### TEXTO EM ESTUDO
▬▬▬▬▬▬▬▬▬▬

Desde
há vários séculos, variadíssimos documentos históricos atestam as
virtudes do famoso Presunto de Melgaço. São destacados ao longo dos tempos aqueles que são feitos em Fiães e em Castro Laboreiro.
Há
cerca de 500 anos, o presunto de Melgaço já fazia parte dos
tributos a pagar ao rei D. Manuel I, conforme refere o foral
manuelino de 3 de Novembro de 1513 o que comprova o seu elevado valor. Neste foral, diz-se que o rei e
seus sucessores deviam receber por casais reguengos dispersos pelas
freguesias de Rouças e Chaviães três presuntos por ano.
Já
nesta altura, se faz referência ao facto de o presunto em Fiães não
se conservar no sal mas sim curado
e fumado.
A comprovar o que se refere, basta aludir ao tal contrato de
arrendamento das rendas do Mosteiro de Fiães, relativas ao ano
económico iniciado no S. João de 1483 e a terminar na véspera da
mesma festa do ano seguinte (1484), feito em 9 de Abril de 1483, pelo
comendatário, D. Frei Justo Baldino, bispo de Ceuta, ao abade de
Rouças, Álvaro Gonçalves, e ao padre Fernando Domingues, ambos
moradores da vila de Melgaço, pelas quais deveriam pagar vinte e um
mil reais brancos da moeda corrente “e mais uma dúzia de marrans
(presuntos)

▬▬▬▬▬▬▬▬▬▬

Segundo o texto sobre o Presunto de Melgaço:
1. Em que duas localidades são feitos os presuntos destacados ao longo dos tempos?
2. Quantos presuntos por ano deviam o rei e os seus sucessores receber, conforme o foral manuelino?
3. Em que data foi feito o contrato de arrendamento das rendas do Mosteiro de Fiães?
As linhas não fazem falta para responder.

### DADOS APRESENTADOS
▬▬▬▬▬▬▬▬▬▬

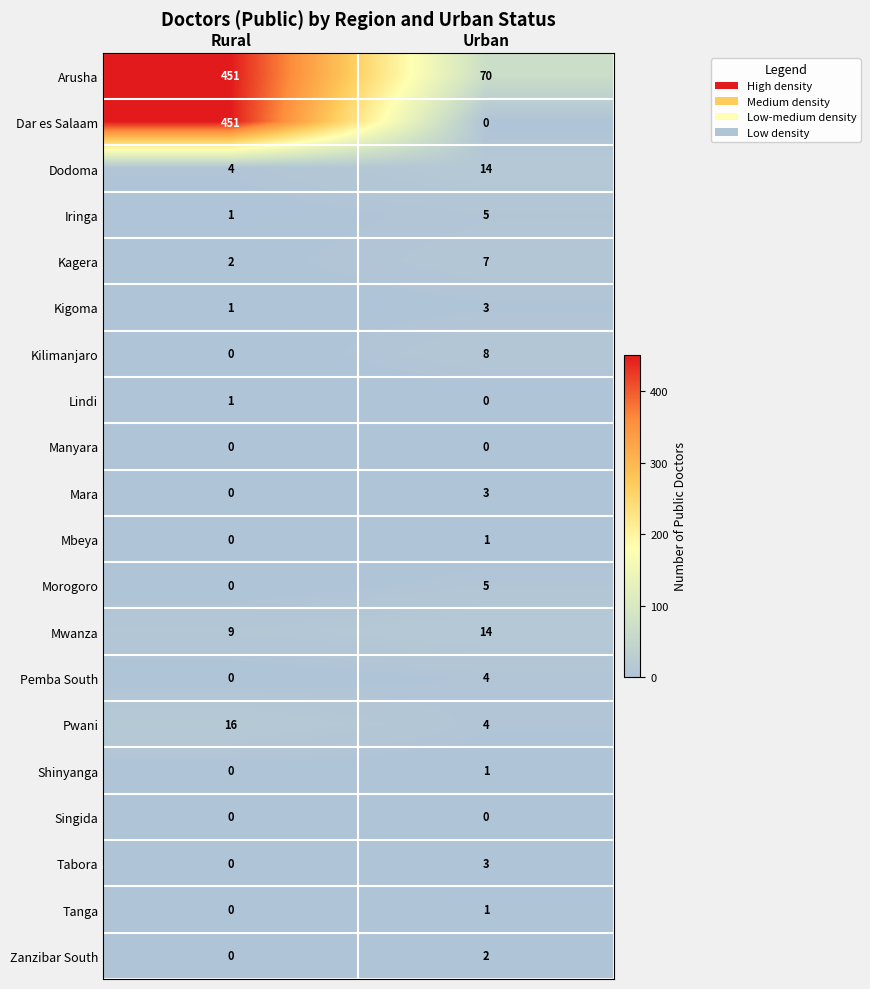

Which label corresponds to the largest value in the chart?

Rural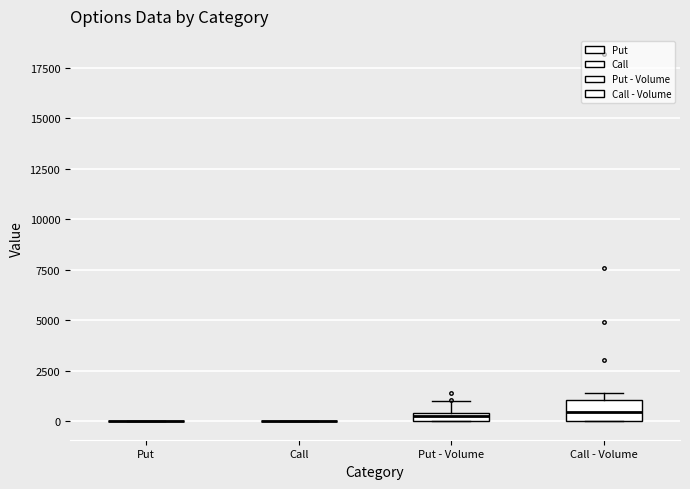

Which box is the tallest, from its lower edge to its upper edge?

Call - Volume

▬▬▬▬▬▬▬▬▬▬

### RESOLUÇÃO
1. Em Fiães e em Castro Laboreiro.
2. Três presuntos por ano.
3. Em 9 de Abril de 1483.